──────── Provided data

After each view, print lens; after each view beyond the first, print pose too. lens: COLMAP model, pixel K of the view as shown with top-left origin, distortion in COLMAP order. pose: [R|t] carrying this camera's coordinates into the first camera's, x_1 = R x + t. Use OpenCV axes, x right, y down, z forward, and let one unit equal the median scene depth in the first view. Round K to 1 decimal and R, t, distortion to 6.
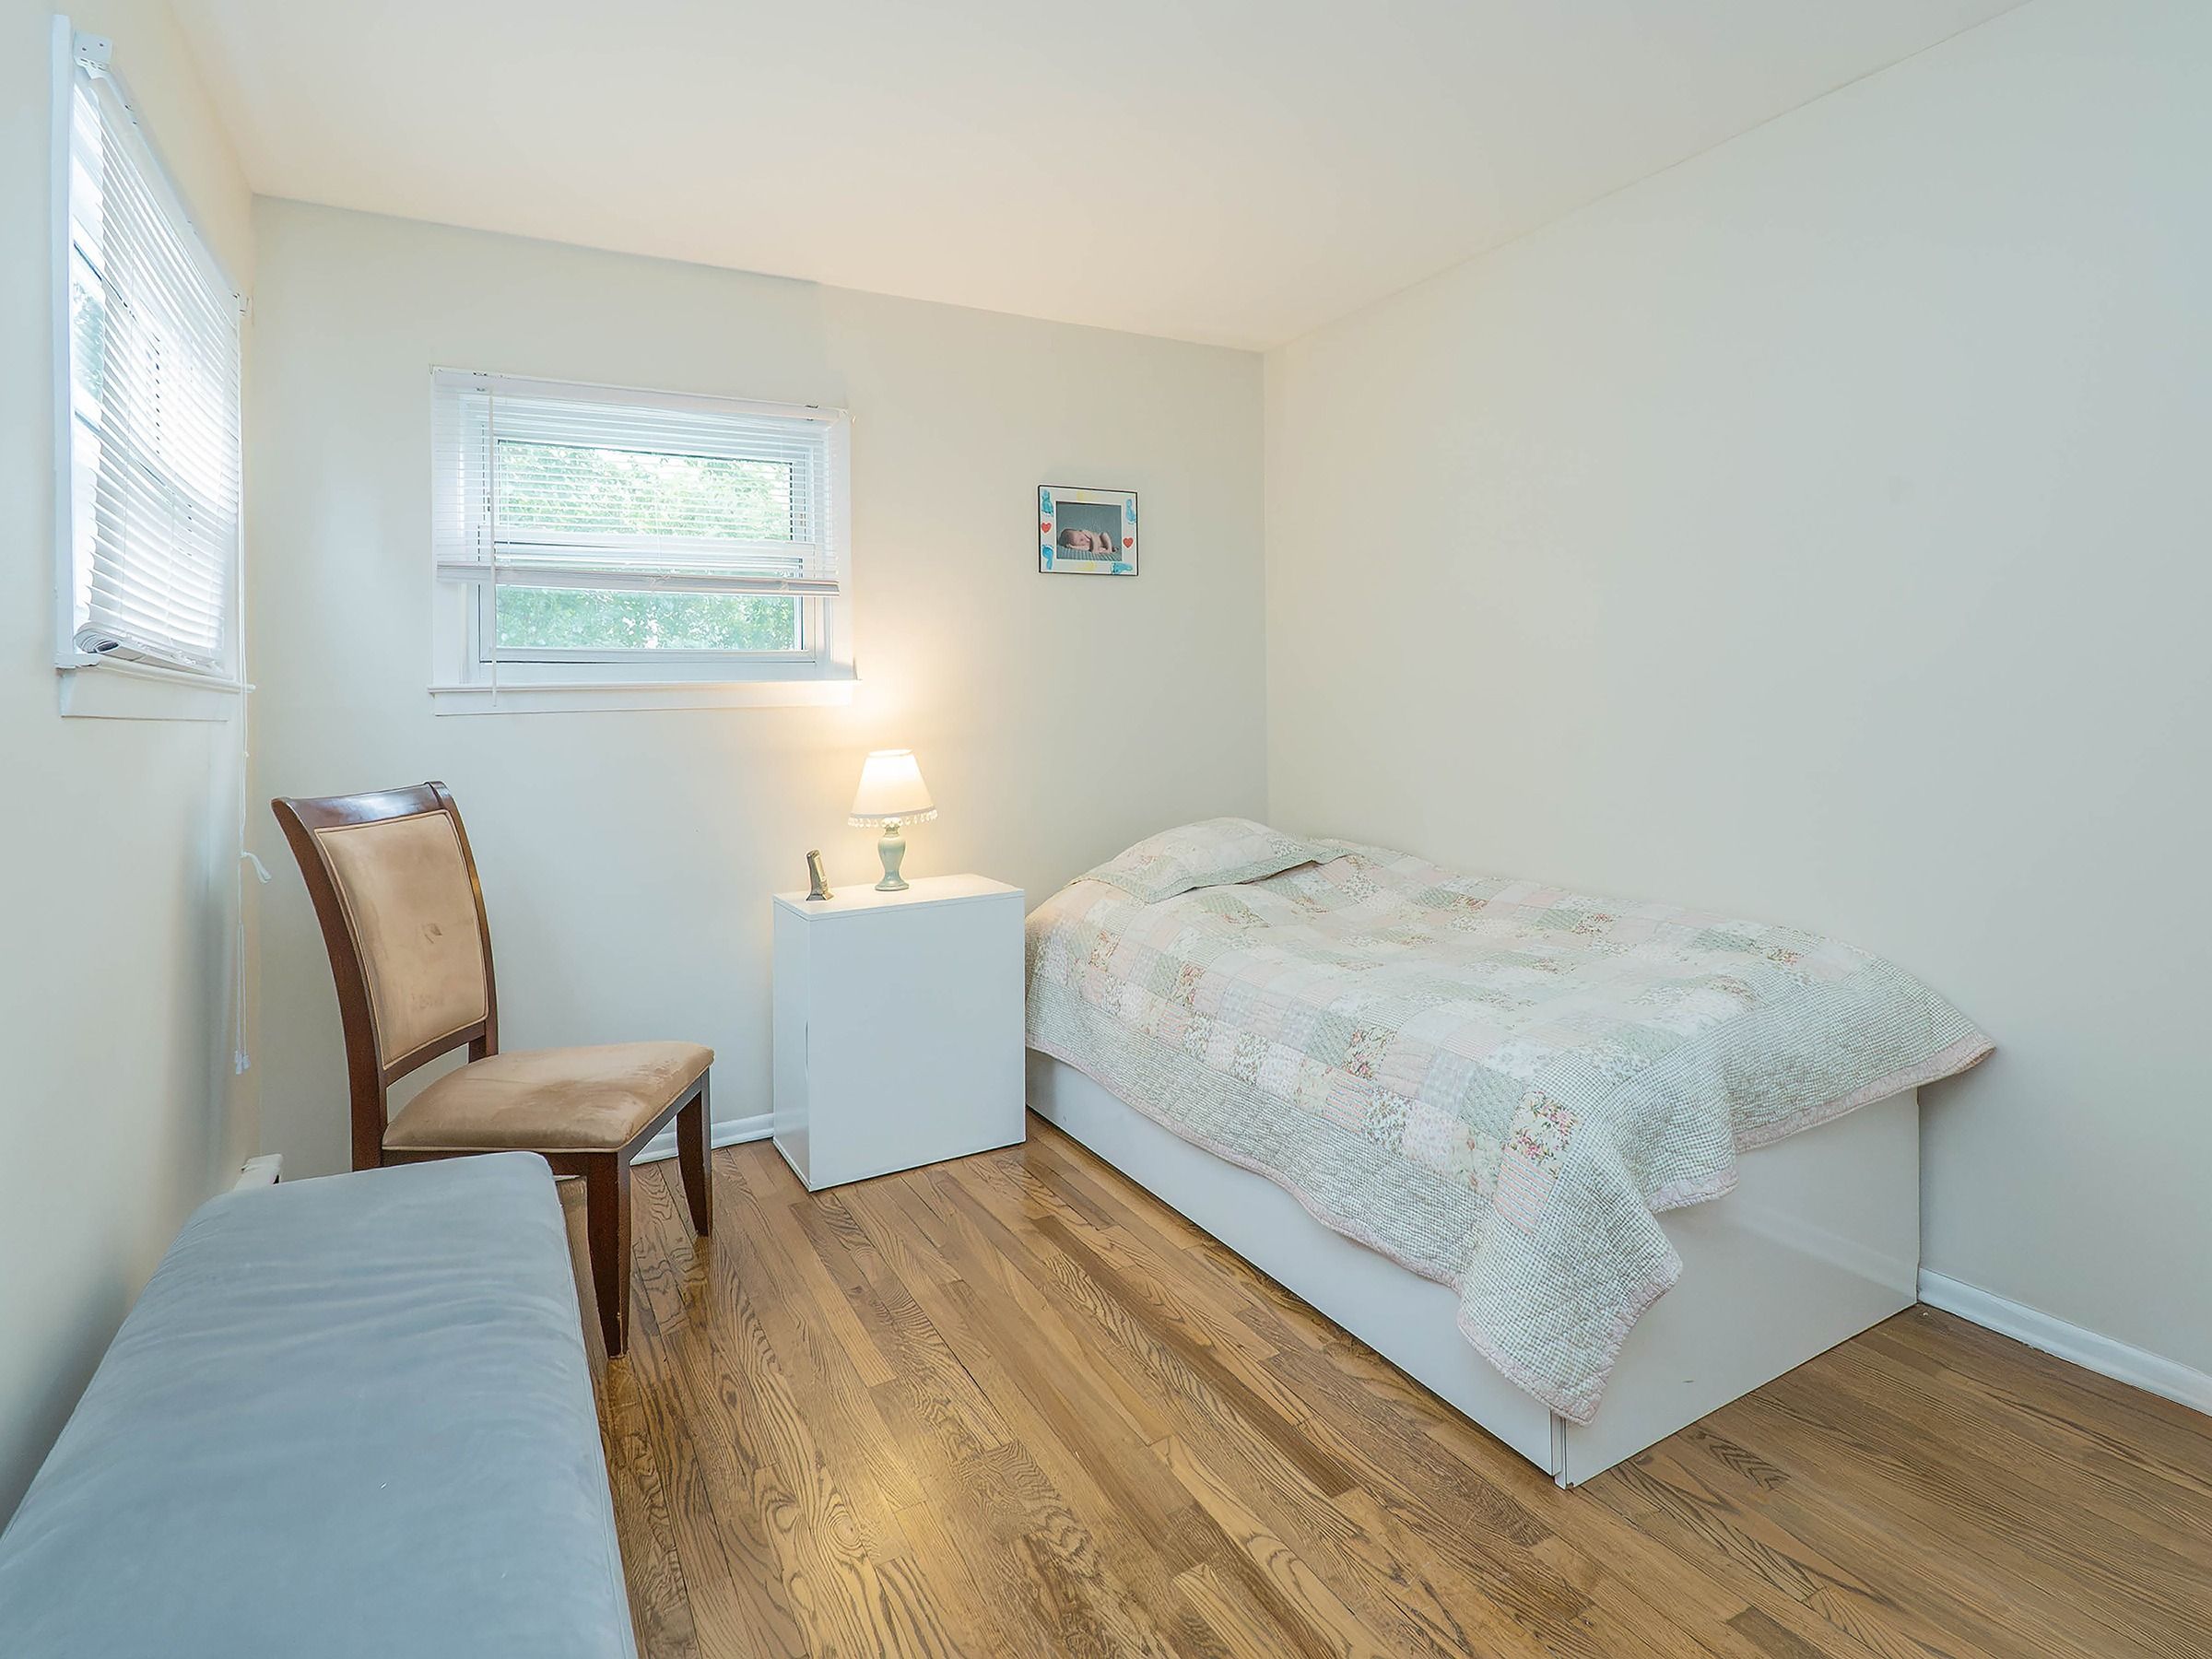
lens RADIAL K [[1105.2, 0, 1104.4], [0, 1105.2, 731.4], [0, 0, 1]] dist [0.010912, -0.001114]
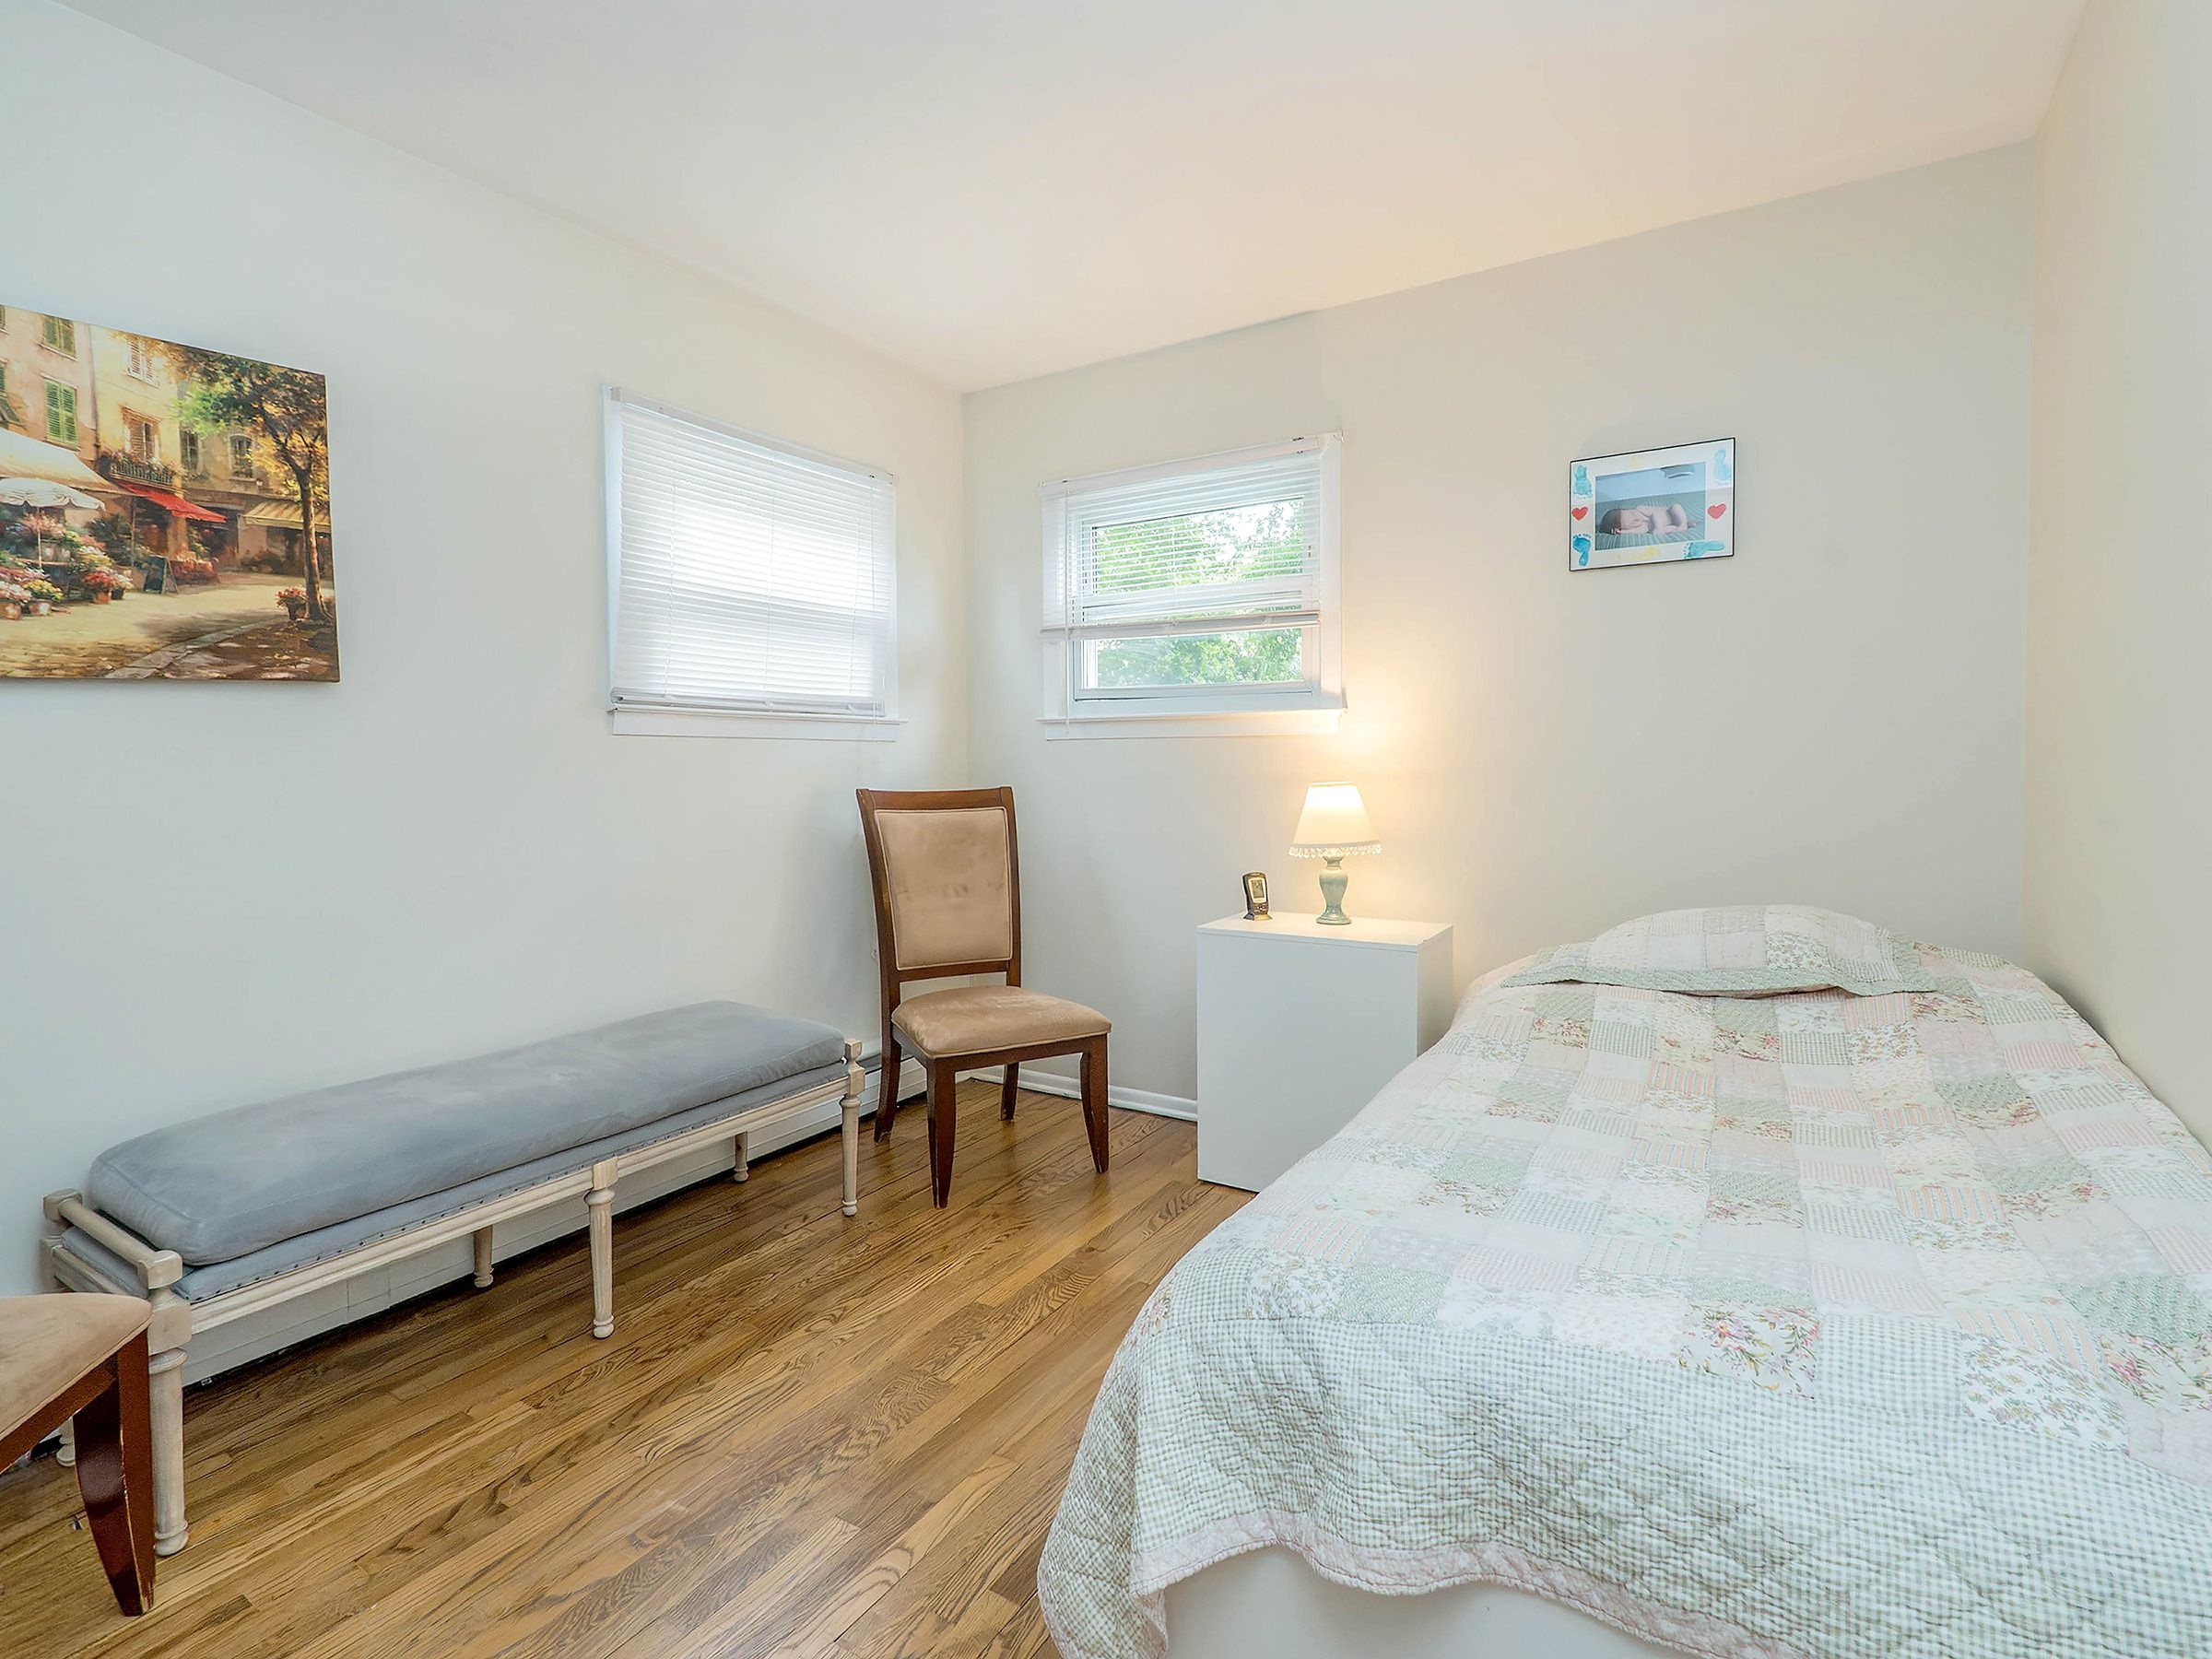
lens RADIAL K [[1105.2, 0, 1108.4], [0, 1105.2, 814.4], [0, 0, 1]] dist [0.010912, -0.001114]
pose [[0.485820, 0.067658, -0.871436, 0.558911], [-0.028279, 0.997694, 0.061696, -0.007895], [0.873601, -0.005330, 0.486613, 0.352051]]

────────────────

Exercise aim: With the pictures removed, repeat the listing above exactly as it stands.

Result of this task:
After each view, print lens; after each view beyond the first, print pose too. lens: COLMAP model, pixel K of the view as shown with top-left origin, distortion in COLMAP order. pose: [R|t] carrying this camera's coordinates into the first camera's, x_1 = R x + t. Use OpenCV axes, x right, y down, z forward, and let one unit equal the median scene depth in the first view. Round K to 1 decimal and R, t, distortion to 6.
lens RADIAL K [[1105.2, 0, 1104.4], [0, 1105.2, 731.4], [0, 0, 1]] dist [0.010912, -0.001114]
lens RADIAL K [[1105.2, 0, 1108.4], [0, 1105.2, 814.4], [0, 0, 1]] dist [0.010912, -0.001114]
pose [[0.485820, 0.067658, -0.871436, 0.558911], [-0.028279, 0.997694, 0.061696, -0.007895], [0.873601, -0.005330, 0.486613, 0.352051]]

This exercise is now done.